Joanne’s PhD focused on the history of name-number divination in late medieval and early modern manuscripts of British provenance. After this, she worked for four years as Assistant Editor on the Casebooks Project (2014–18), which involved transcribing Richard Napier’s astrological casebooks, written in a notoriously slovenly hand.

Since her time on Casebooks, she has worked across a variety of academic roles in medieval and early modern history: as Latin Manuscripts Cataloguer and Lecturer in Medieval History at the University of Manchester (2018–21), as Postdoctoral Research Associate on Alice Thornton’s Books (2021–24) at the University of Edinburgh and, most recently, Senior Research Associate at the University of Portsmouth, transcribing early modern letters, and Associate Lecturer in Early Modern History at Goldsmiths.

As well as an article (2014) and book chapter (2021) based on sections of her PhD, she has a reflections article on Magic and Witchcraft studies forthcoming in the English Historical Review, on invite from the editors. She also has a chapter in a forthcoming volume (2026) she is co-editing with Cordelia Beattie and Suzanne Trill on Alice Thornton (1626–1707), on ‘Thornton, Illness and the Body’. Finally, Joanne is preparing a chapter on Thornton and traumatic illness for the proceedings of the Writing the Self in Pain, 1400–1800 conference, held at the University of Helsinki in October 2024.
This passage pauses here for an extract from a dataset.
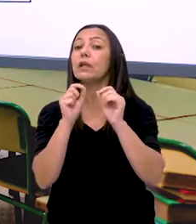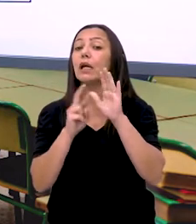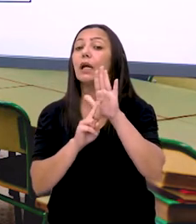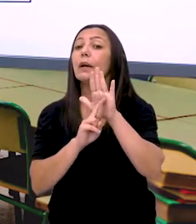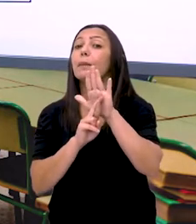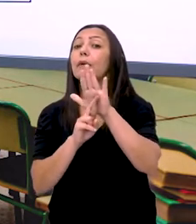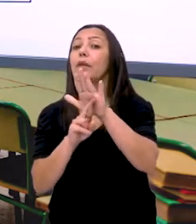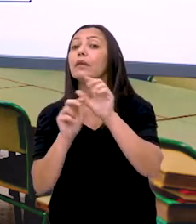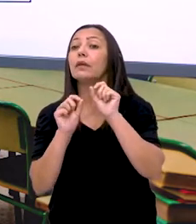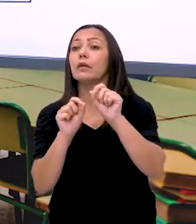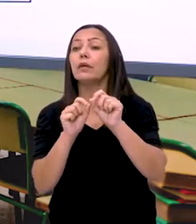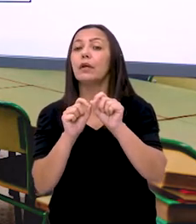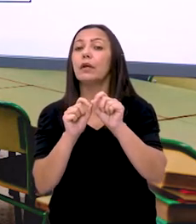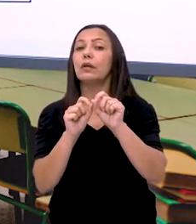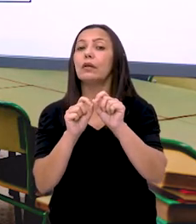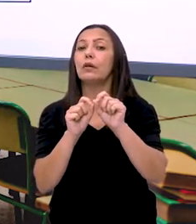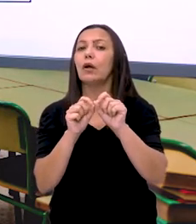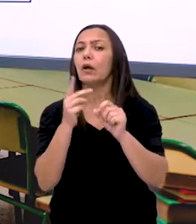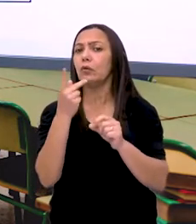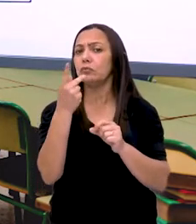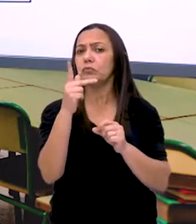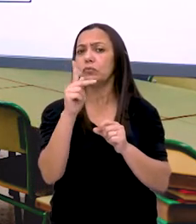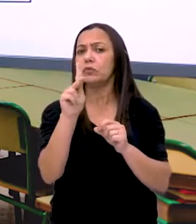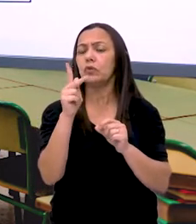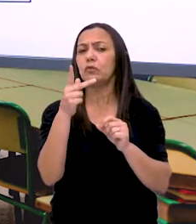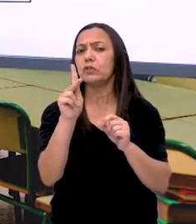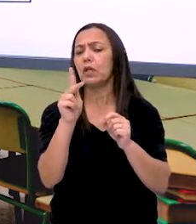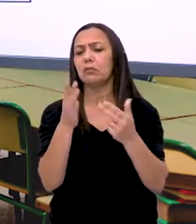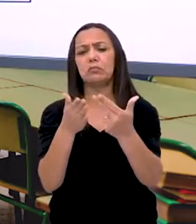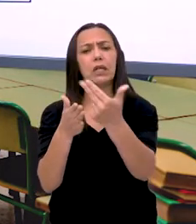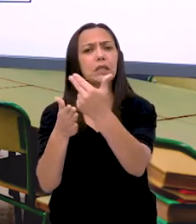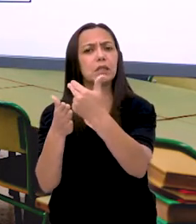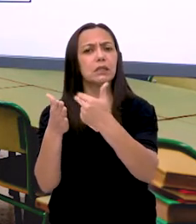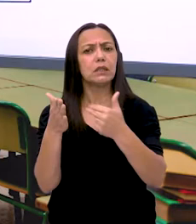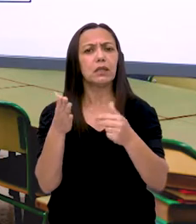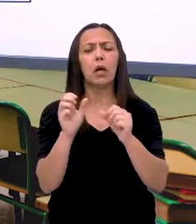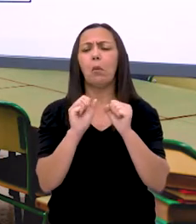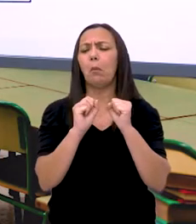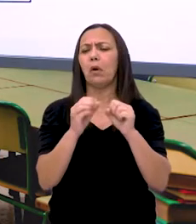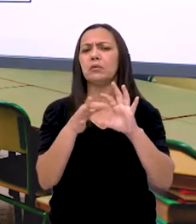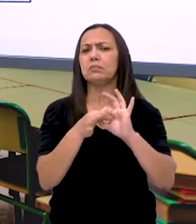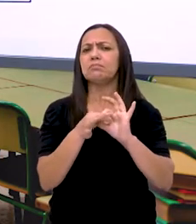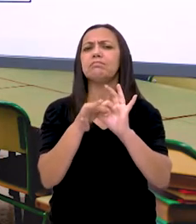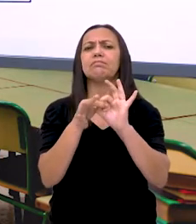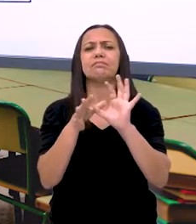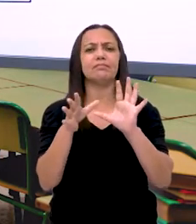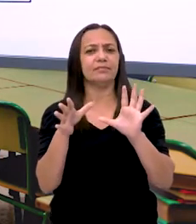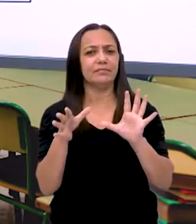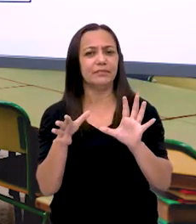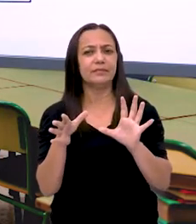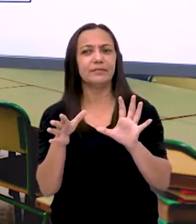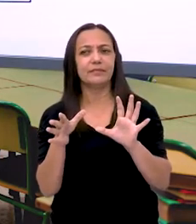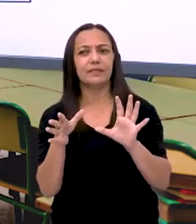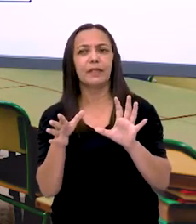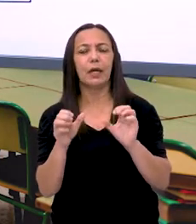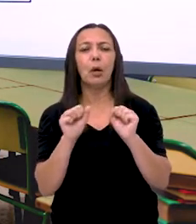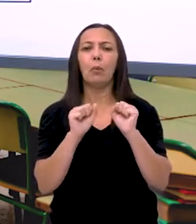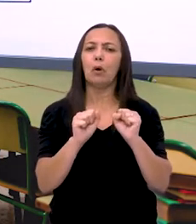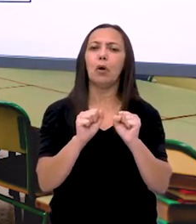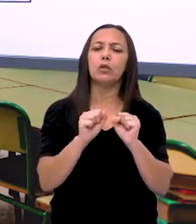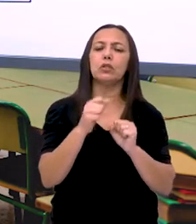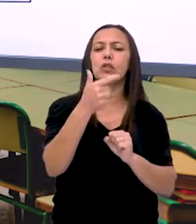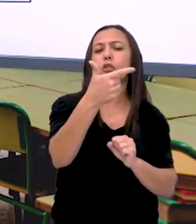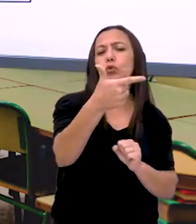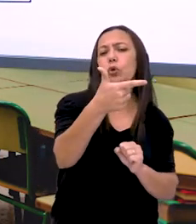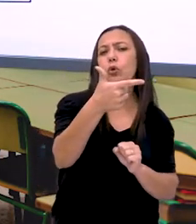represente o seu modelo. Você pode representar de outras formas. Você pode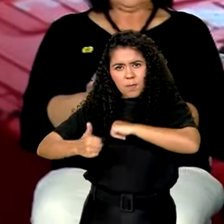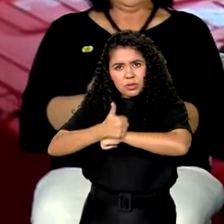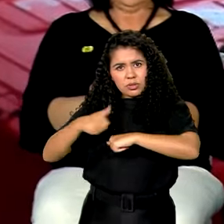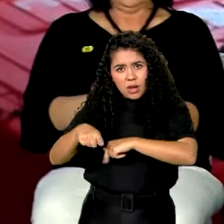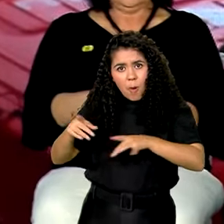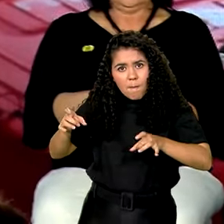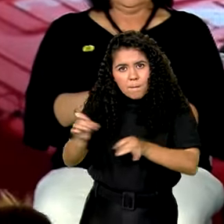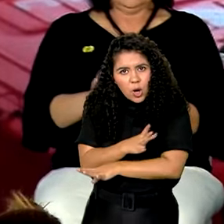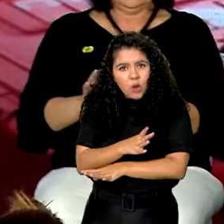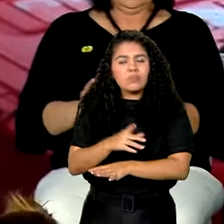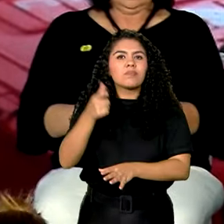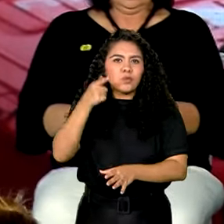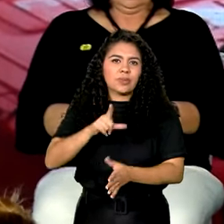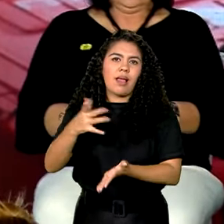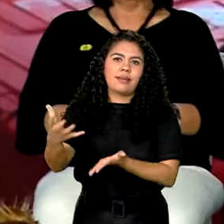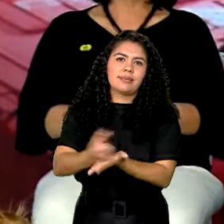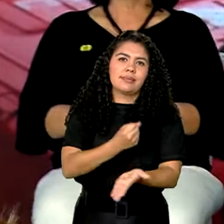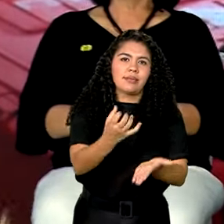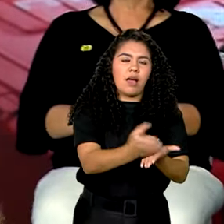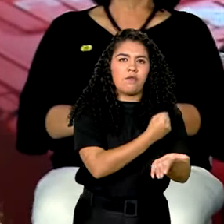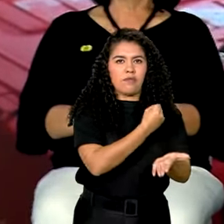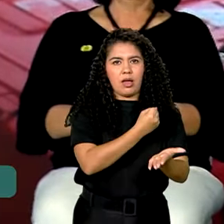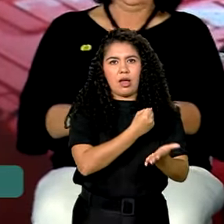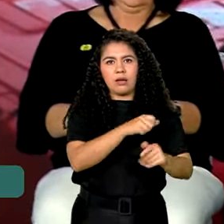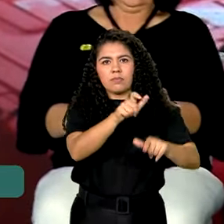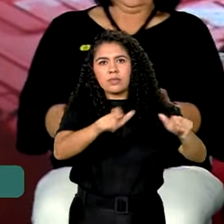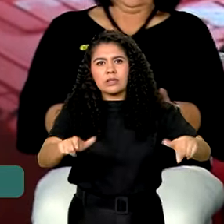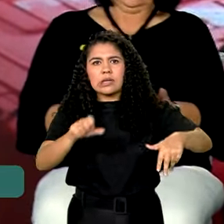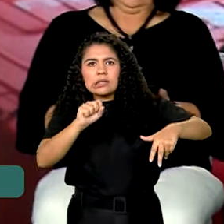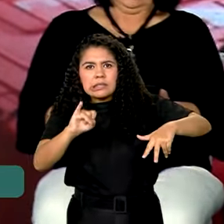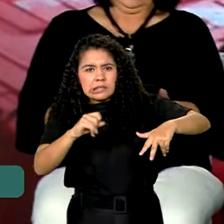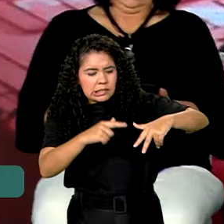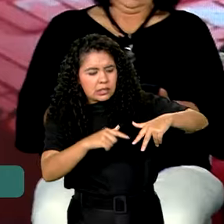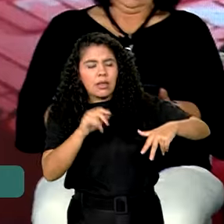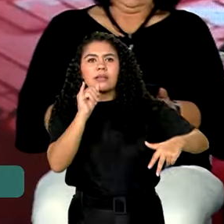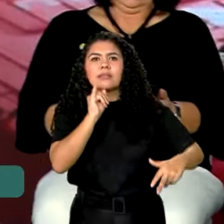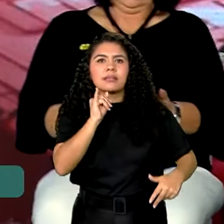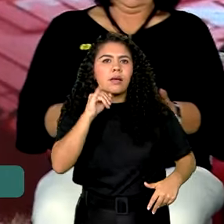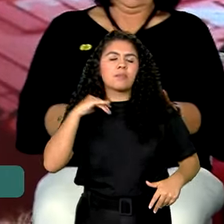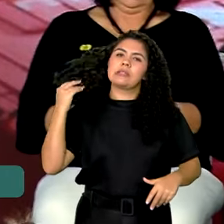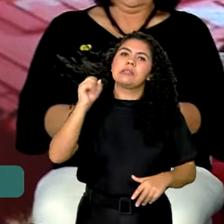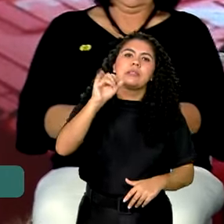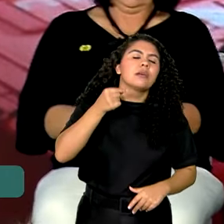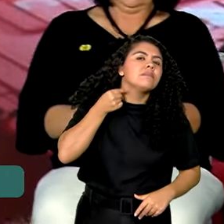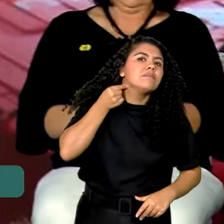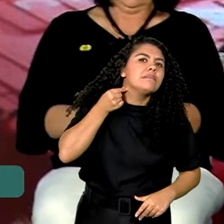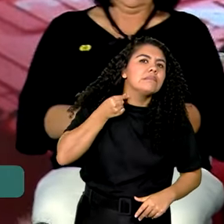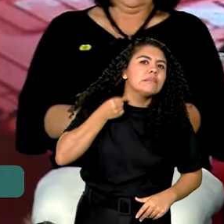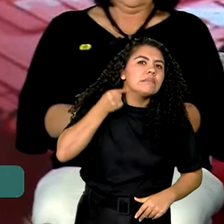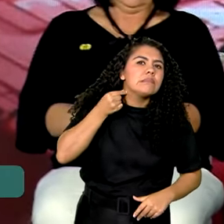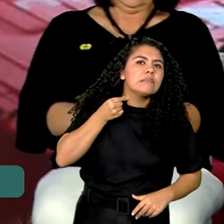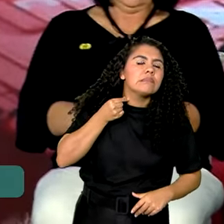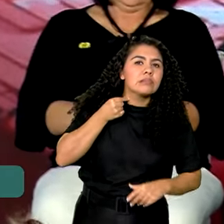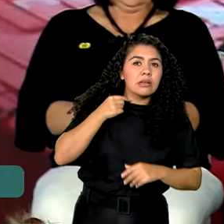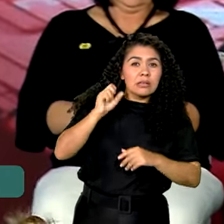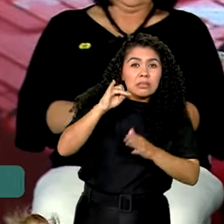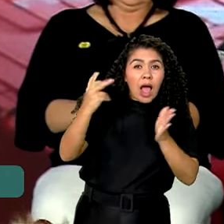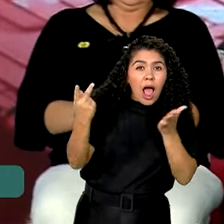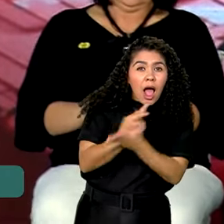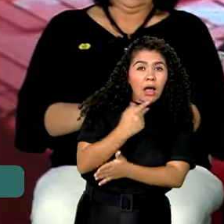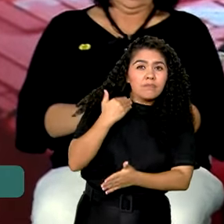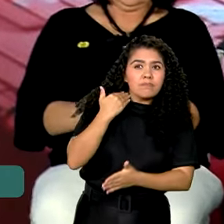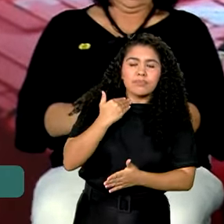salva vidas. Um trauma, se demorar uma artéria mais calibrosa, se pegar,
She has written for the public, for example, on the pitfalls of retrospective medical diagnosis in general, and a follow-up focusing on Obsessive-Compulsive Disorder, a condition from which she suffers. She has appeared on podcasts, for example Glitch Bottle, where she talked about the differences (or lack thereof) between ‘religion’, ‘magic’ and ‘science’ in the Middle Ages and the importance of seeing the past in its own context, rather than applying anachronistic, modern ways of thinking to these topics.

In 2024, Onomantic Divination in Late Medieval Britain, the monograph based on Joanne’s thesis was published by Boydell and Brewer. She is currently working on a new book entitled Everyday Bewitchment.